Juventud Rebelde - Diario de la Juventud Cubana

Mentiras despiadadas

Autor:

Ana María Domínguez Cruz

Responsabilidad. Por ti y por todos. Es lo que se nos ha pedido desde que la COVID-19 trastocó la vida, incluso cuando aún no había sido clasificada por la Organización Mundial de la Salud como una pandemia, pues ya para ese entonces nuestro país esgrimía un Plan de Prevención y Control de la enfermedad.

Y no ha sido mucho pedir porque, sinceridad mediante, lo que se nos ha solicitado, en otras palabras, es que cuidemos nuestra vida y la de quienes nos rodean. Solo eso. Sentido común, sensatez, conciencia de lo necesario… No más.

Sin embargo, ya sabemos que algunos hacen caso omiso de las recomendaciones y exigencias para lograr el bienestar individual y colectivo. ¿Quiénes son, en definitiva, los perjudicados? Ellos, los que no usan nasobuco, los que no respetan las distancias requeridas, los que no lavan sus manos con frecuencia… y no porque se les impongan sanciones ya divulgadas, sino porque es su salud la que está en juego.

Pero ellos juegan, sí, siguen jugando. Ya no con las leyes o incluso con su propia vida, sino hasta con quienes le roban tiempo al tiempo con tal de permanecer alertas y activos en el enfrentamiento a la pandemia.

¿Qué sentido tiene que, sabiendo que el personal de salud apenas descansa con tal de atender a los confirmados, los sospechosos, los contactos de los contactos, en fin… a todos los que puedan verse afectados por la COVID-19, se les moleste con información falsa? ¿Por qué propiciar que se destinen fuerzas y recursos para quienes en verdad no lo necesitan? ¿Es, acaso, pura maldad?

No escribo a la ligera.

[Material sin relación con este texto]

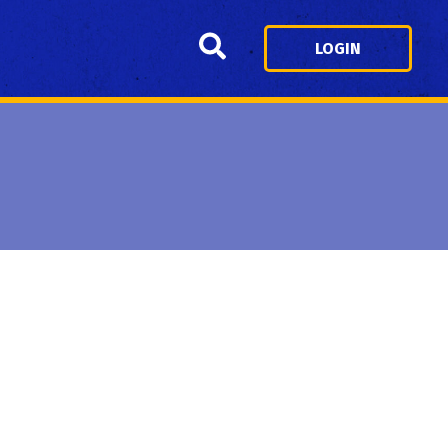
Search
LOGIN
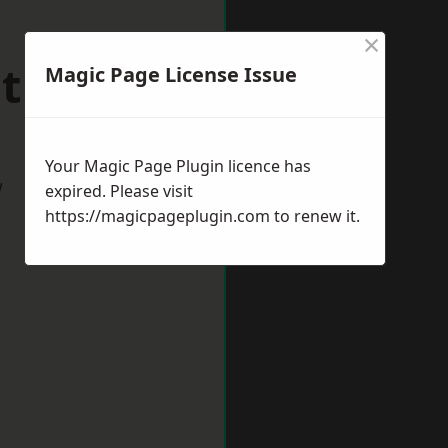
×
mthorpe
Magic Page License Issue
Your Magic Page Plugin licence has
w
expired. Please visit
https://magicpageplugin.com
to renew it.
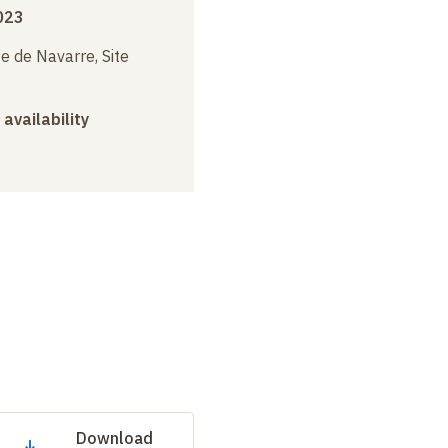
023
e de Navarre, Site
 availability
Download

Existen estadísticas que lo avalan. Y en ese caso me refiero al mal uso (intencionado o no) que no pocos han hecho de la aplicación diseñada por la Universidad de Ciencias Informáticas y los ministerios de Salud Pública y de las Comunicaciones, conocida como Pesquisador Virtual. De las 43 568 personas que hasta el lunes 27 habían usado la aplicación, 2 628 personas ofrecieron datos falsos, a partir de los cuales se ha puesto en función el sector de la salud —y el país— tal y como está establecido, y en vano.

«¿Qué se hace con los que dan la información falsa y provocan la movilización de fuerzas de la Salud Pública sin necesidad?», inquirió el Primer Ministro, Manuel Marrero Cruz, en una de las habituales reuniones del grupo de trabajo temporal para la prevención y el control del nuevo coronavirus en Cuba. Yo también me lo pregunto.

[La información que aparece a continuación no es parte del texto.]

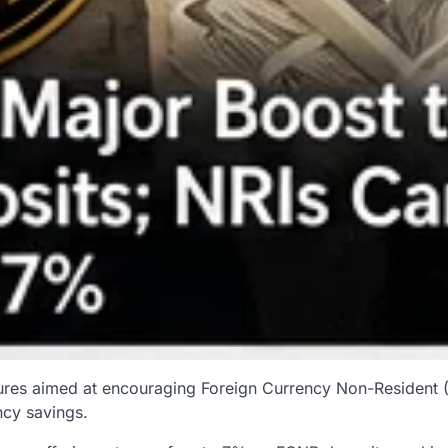
ures aimed at encouraging Foreign Currency Non-Resident (
ncy savings.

La aplicación, para la que se necesita acceso a Internet desde una computadora o un teléfono celular —aunque su uso es gratuito—, permite saber en tiempo real si quienes responden las encuestas virtuales presentan alguna sintomatología respiratoria, y por consiguiente, facilita que se actúe a tiempo.

Cualquiera puede hacer uso de ella, una o varias veces al día, y aunque no sustituye la visita a cada hogar del personal designado para la pesquisa activa, es una herramienta eficaz si de inmediatez en el actuar se trata.

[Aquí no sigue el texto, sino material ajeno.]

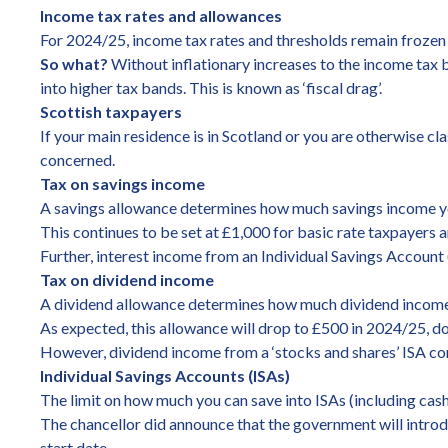
Income tax rates and allowances
For 2024/25, income tax rates and thresholds remain frozen 
So what?
Without inflationary increases to the income tax b
into higher tax bands. This is known as ‘fiscal drag’.
Scottish taxpayers
If your main residence is in Scotland or you are otherwise cla
concerned.
Tax on savings income
A savings allowance determines how much savings income you 
This continues to be set at £1,000 for basic rate taxpayers 
Further, interest income from an Individual Savings Account
Tax on dividend income
A dividend allowance determines how much dividend income y
As expected, this allowance will drop to £500 in 2024/25, 
However, dividend income from a ‘stocks and shares’ ISA co
Individual Savings Accounts (ISAs)
The limit on how much you can save into ISAs (including cas
The chancellor did announce that the government will introdu
start date.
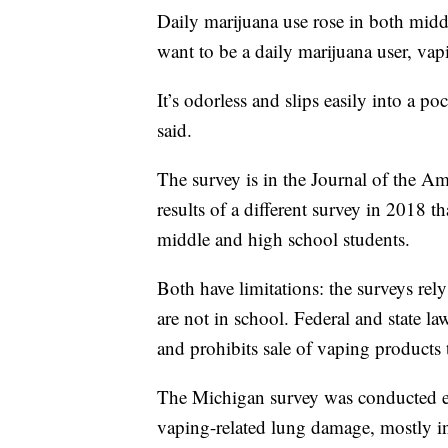
Daily marijuana use rose in both midd
want to be a daily marijuana user, vapi
It’s odorless and slips easily into a po
said.
The survey is in the Journal of the A
results of a different survey in 2018
middle and high school students.
Both have limitations: the surveys rel
are not in school. Federal and state l
and prohibits sale of vaping products 
The Michigan survey was conducted earl
vaping-related lung damage, mostly i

Pero si las personas informan erróneamente sobre su estado de salud o, de manera ilógica, escriben una dirección domiciliaria que no es en la que residen, ¿cuál es su objetivo? Puede que en algún caso un adulto mayor haya confundido los campos de respuesta, o alguien no haya revisado bien antes de enviar la información, pero reitero, las cifras hablan por sí solas, y demuestran que no siempre existen «ingenuas» equivocaciones.

No es un invento cubano el Pesquisador Virtual. Aplicaciones similares se desarrollaron en China para conocer la temperatura de los ciudadanos varias veces al día, en Facebook para «rastrear» la pandemia en Estados Unidos, en Google y en Apple para documentar más la propagación. Todas estas herramientas tecnológicas tienen el incentivo de contribuir a salvar vidas y en el menor tiempo posible.

El Pesquisador Virtual es un aporte necesario, desde la tecnología, a la situación sanitaria que enfrenta Cuba. La honestidad es la clave de su éxito; de lo contrario asistimos a la flagrante multiplicación de sentimientos inhumanos que, lejos de afectar a unos pocos o al Gobierno cubano (si la razón de la vil conducta tiene trasfondos políticos) va en detrimento de todos, seres queridos incluidos.

¿Acaso se persigue agotar a quienes desde el sistema de salud trabajan incansablemente? ¿Se pretende poner en acción los pocos recursos de los que disponemos en este «juego mortal»? Si usar nasobuco es algo tan simple y su uso obligatorio se ha transformado en una exigencia que, de no ser cumplida, conlleva sanción penal, ¿qué se hará con quienes mienten de manera despiadada, sobre algo tan importante?